__Study questions__:
[1] Decide whether each statement agrees with the course page below: (a) a grade of C- is enough in each prerequisite course; (b) office hours will usually be held over Zoom; (c) proof of Math 31 is required, and Math 30 alone is not accepted. Answer yes or no for each, and quote the deciding words of the course page.
[2] Write the next part of the course page that follows, picking up after its final sentence.

David Scot Taylor Associate Professor Dept. of Computer Science San Jose State University 212 MacQuarrie Hall Phone: (408) 924-5124 (email works better) Email: david.taylor "at" sjsu.edu Fall 2023 office hours:
Office hours will generally be in-person. When they are virtual, use this zoom link for zoom office hours, and you will enter the waiting room (I will see one at a time in the order you enter, occasionally updating the waiting room through chat about the size of the queue.) |
The prerequisite courses are: Math 30, Math 42, and (CS46B in Java or (CS49J and CS46B)). You should show me grades for CS46B, Math30, and Math42, or their equivalents on a San Jose departmental course equivalence form. You must have a C- or better in each course. If you took CS46B elsewhere, you should also show me either proof that you have taken CS49J, or proof that your CS46B was in Java.
Prerequisite courses and what they covered:
CS46A: Introduction to programming, conditionals, iteration, and recursion.
CS46B: Stacks and queues, lists, dynamic arrays, binary search
trees. Iteration over collections. Hashing. Seaching, elementary
sorting. Big-O notation. Standard collection classes.
CS49J: Java programming language, if your CS46A/B were in a different
language.
Math30: Ideally, you would have sequences and series (Math 31), but
proof of Math 30 will suffice.
Math42: Sets, logic, proofs, induction, combinatorics, probability,
and equivalence classes.
Introduction to Algorithms, 3rd Edition
Cormen, Leiserson, Rivest, and Stein
ISBN-10: 0262033844
ISBN-13: 978-0262033848
MIT Press, 2009
You can find errata (bug reports) for the book http://www.cs.dartmouth.edu/~thc/clrs-bugs/bugs-3e.php, for whichever printing of the book you get.
The following will be regularly assigned for time outside of class:
The purpose of the rote homework is to give you enough practice working on problems to either understand how to solve the problems, or at least to learn from solutions to those problems.
I encourage you to watch each video closely and carefully, pausing and taking notes if needed, before attempting homework on that video. If you don't do well on your first attempt at the homework, it indicates that you have not watched the video closely enough. This should give you some immediate feedback on whether or not you are watching the videos closely enough.

__Information provided__:
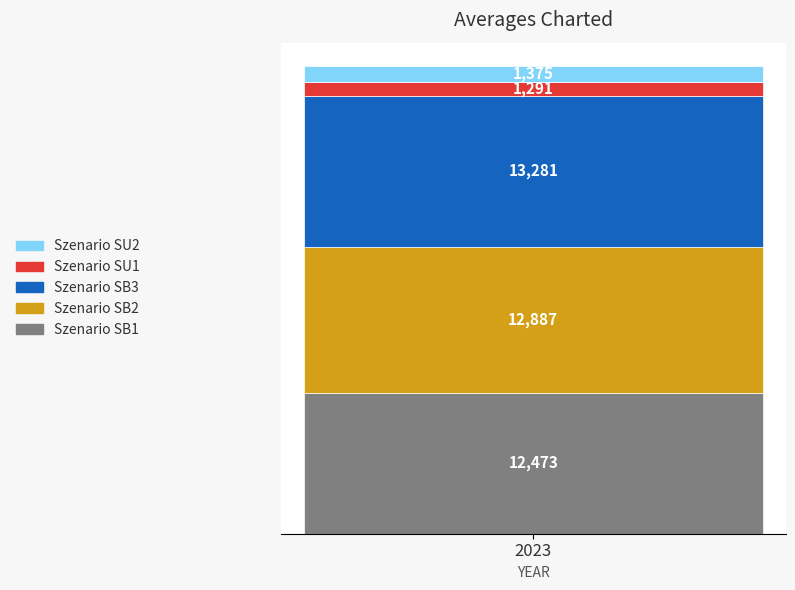

What is the highest value of the Szenario SB1 series?

12472.6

__Numbered answers__:
[1]
(a) Yes: "You must have a C- or better in each course."
(b) No: "Office hours will generally be in-person."
(c) No: "proof of Math 30 will suffice."

[2]
Canvas quizzes on the videos can (usually) be taken up to 5 times, but it is really your first attempt that will give you the most feedback on how well you understand the material. Using what would be a terrible homework assignment to give an example of the difference between the first attempt and later attempts: imagine that you are told to study the first 15 digits of pi. After doing that, if you were asked "What digit is in the is the 10 millionths position?" and you could answer that, it would give some indication that you had memorized the requested digits. On the other hand, if you got it wrong, and then looked at the digits of pi before taking a second attempt to answer the question correctly after memorizing the single digit requested, it would give little confidence that you knew any other digits of pi. Hopefully, your homework will be much more interesting than that example.
If, even after a second attempt at a Canvas homework, you still cannot get the correct answers, you can ask a classmate or somebody else to help you. You may not simply ask them for the answers. (That counts as academic dishonesty.) You can, on the other hand, have them walk you through the problem, step by step, until you get to an understanding of the answer. (For this course, that counts as diligence. You should understand your submitted answers, otherwise you need to spend more time on them.) Because the homework has a time limit for submission, you might want to take your 3rd attempt, if needed, to record the questions, so that you can do them with more time on your 4th attempt. You really shouldn't need a 5th attempt. The reason attempts are limited is to stop anybody from making blind submissions until they happen to get the correct answers.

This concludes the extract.